The economic benefits gained from such agreements often stay within central governments, rather than being reinvested into the long-term livelihoods and economic growth of the coastal communities directly affected by the arrival of new industrial fishing vessels.
Bottom trawling is a costly activity. Large vessels and bottom trawling gear are expensive to buy and maintain, and dragging weighted nets across the seabed consumes large amounts of fuel. Government subsidies help bottom trawling companies remain profitable despite these costs; without them, many of the world’s bottom trawlers would operate at a loss. These subsidies use public money to reduce operating costs, such as fuel, giving large industrial fleets an advantage over small-scale fishers, who receive far less public investment.
This is particularly true of distant water bottom trawling enterprises, which fish in the waters of foreign countries. Many of the world’s distant water fisheries would not be profitable without government subsidies. Subsidised bottom trawling companies rarely reinvest in the coastal communities that are directly affected by their damaging activities, while distant water fishing vessels may not even make landfall in the country whose resources they are exploiting.

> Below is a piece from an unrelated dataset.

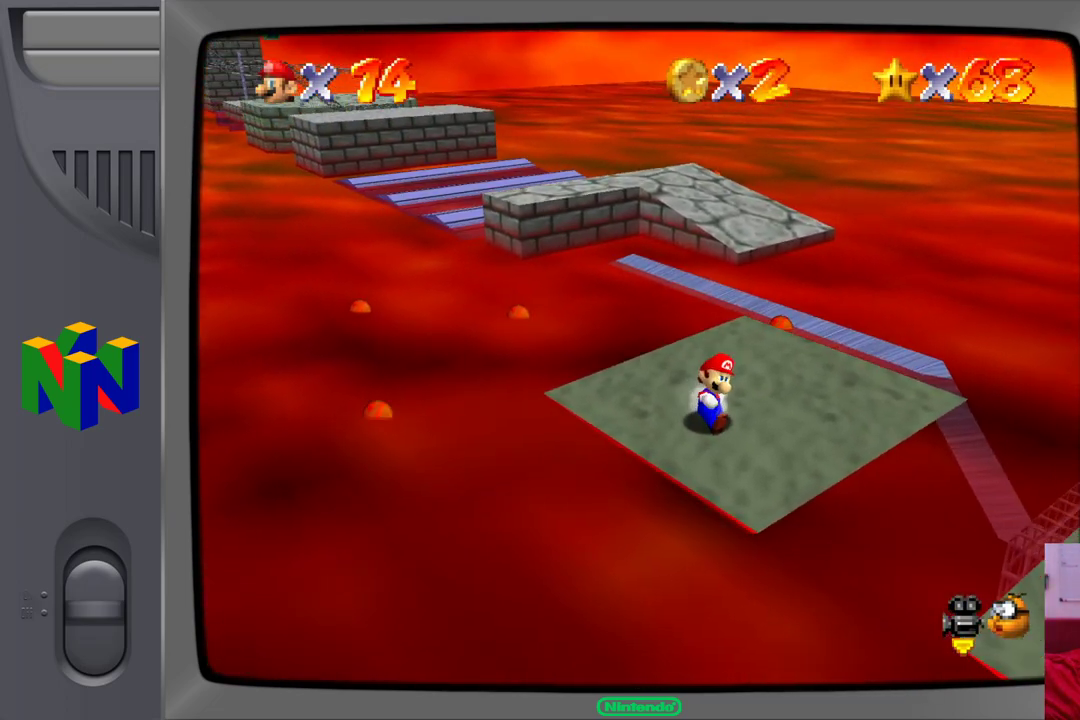
Gameplay with a controller (Nintendo layout); each line is a JSON object with the inputs held at the frame after it. "events" lists button and stick changes between this image and that frame as [ms after this image, input, new state], when the widget could be followed in between. Not read: L1 L3 R1 R3.
{"buttons": [], "left_stick": "center", "events": [[67, "left_stick", "up"], [300, "left_stick", "center"]]}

In 2022, members of the World Trade Organization reached a historic agreement to address harmful fisheries subsidies, including those supporting illegal, unreported or unregulated fishing, fishing of overfished stocks, and fishing in the high seas. This entered into force in September 2025 following ratification by two-thirds of member states. Further work is now needed to ensure effective implementation of the agreement, address the issue in countries that have not yet ratified it, and continue work to further tackle subsidies that contribute to overfishing.